This year the world’s attention has been seized by crisis. But a gene therapy to restore sight to the most vulnerable is advancing towards clinical trial, championed by a University of Wisconsin researcher and a Navy SEAL-turned entrepreneur. With a plan to bring a therapeutic for curing blindness in certain pediatric patients in less than 30 months…
To suffer from an ultra-rare disorder means, almost by definition, to suffer alone.
And LCA-16 is an exceptionally rare disorder, so recently discovered that a test has only been available for the last two years. A form of inherited pediatric blindness, an afflicted child will most likely be clinically blind by the age of ten.
Dr. Bikash Pattnaik knows each of their names.
“If anyone could work on this [disease] for a solution at a molecular level, it was me, so I jumped at this opportunity,” he says.
Dr. Pattnaik is a professor in the departments of pediatrics, ophthalmology and visual science at the University of Wisconsin-Madison. He is a physiologist by training with a special interest in blindness due to defective ion channels (or channelopathy).
On a cold spring day in Madison, Dr. Pattnaik is visiting the Wisconsin Alumni Research Foundation, one of the world’s original tech transfer offices, chartered with moving discoveries to market. More often than not, that means surfacing people outside of academia willing to bet on young technology and win capital for projects they believe in.
Enter Jeff Sabados.
Sabados, gracious and intense, describes himself as a selfless leader “with the sickness” to be an entrepreneur. He has co-founded three previous companies and serves as an advisor to several more including two biotech companies developing drugs for PTSD and COVID-19. His chops include six deployments – including time spent in Afghanistan and leading operations off the coast of Somalia – as well as Harvard University and MIT.
Sabados and Pattnaik seem an unlikely pair, but the synergy works.
“Getting to know Bikash, getting to understand his research and his humility and his passion for the patient, I told myself I couldn’t stop,” says Sabados. “This is what I wanted to do.”
Having worked with dozens of university licensing offices and executed 11 different licensing agreements, he says the WARF team “has easily been the best technology licensing office team I’ve ever worked with.”
The innovation that has brought this group together is a potential first-in-class gene therapy to halt retinal degeneration and restore vision to the handful of LCA-16 patients known to science, with some promising applications in other retinal disorders that impact millions of people worldwide.
Pattnaik explains that LCA (or Leber’s congenital amaurosis) is a family of disorders all caused by different gene mutations. While a few major pharma companies – Allergen/Editas and Roche – have developed or are developing therapies for other, more common forms of the disease, LCA-16 currently has no approved therapies.
He explains that this particular form of the disease is caused by mutations in a gene called KCNJ13, causing dysfunction of an ion channel and thus degrading the ability of photoreceptor cells to encode visual stimuli. LCA-16 is so rare – only affecting individuals of Middle Eastern descent – that the mutations may have originated from a single family line.

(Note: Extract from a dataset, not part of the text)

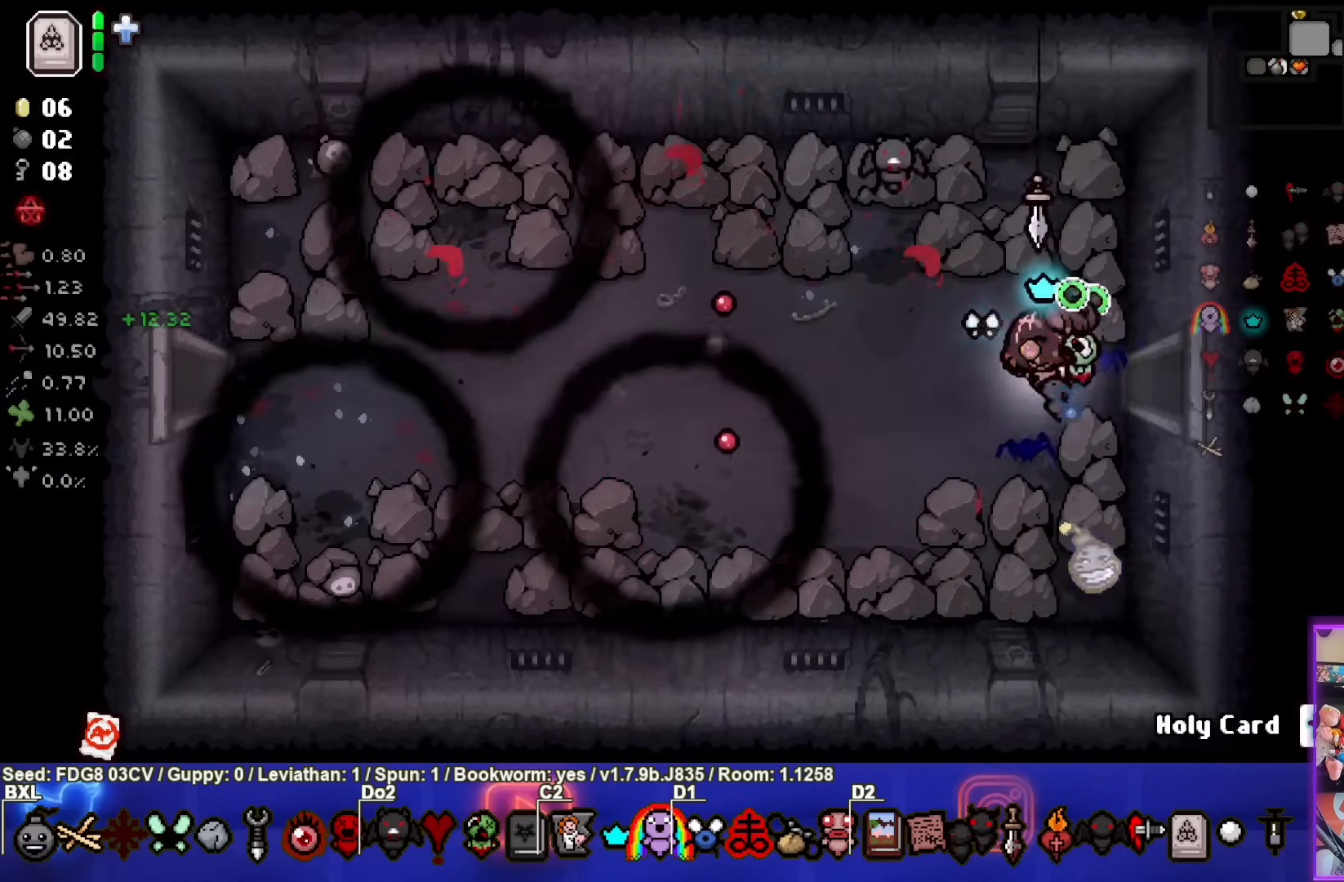
{"buttons": ["SQUARE"], "left_stick": "left", "right_stick": "center", "events": []}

In simplified terms, Pattnaik wants to use a viral vector to deliver healthy copies of the gene via injection deep in the eye. In a proof-of-concept study, he showed that this ‘gene augmentation’ approach can rescue ion channel function in retinal pigment epithelial (RPE) cells derived from the stem cells of affected individuals.
It has worked in diseased mice. He is confident it will work in patients.
Sabados is confident too. If everything goes well they plan to begin treating patients next summer, potentially curing their blindness within a matter of weeks. Admittedly, raising venture capital during the COVID-19 crisis has been no small feat. But the company Sabados founded to move this project forward is called Hubble Therapeutics – a homage to the aspirational.
Despite the pandemic, “the impetus and the struggle and the sense of urgency around biotech” has never been greater, he says. The humanitarian significance of the LCA-16 project is manifest. But key to incentivizing it is an FDA program Sabados calls “one of the best acts of legislation Congress has done.”
To encourage life science companies to develop therapies for very small patient populations, the FDA can award a voucher promising accelerated (versus “standard”) drug product review. Such companies can sell these vouchers, or golden tickets, to other companies keen on moving their own drug to market faster.
In the world of big pharma, getting a blockbuster drug into the market six months early can yield enormous additional profit. So much so that FDA vouchers have been bartered between companies for hundreds of millions of dollars.
But perhaps most importantly, Pattnaik believes that news of the treatment for LCA-16 may percolate through communities throughout the world, inspiring untold others to seek treatment for a disease they assumed was hopeless.
“That’s the most important goal,” he says. “To reach out to a broader mass so that people are aware that this [disease] is now worked out, and we do have a treatment developed.”
For Sabados there is also a lesson in this story about humility, passion and the essence of basic research.
“Early stage university research is able to look outside the box at next-generation therapeutic solutions. If you look at our biotech industry, which will literally save the world, a lot of the transformational companies developing life-saving therapeutics today came from a university research team with a lab bench.
“Universities are the solution… and the University of Wisconsin is one of the best.”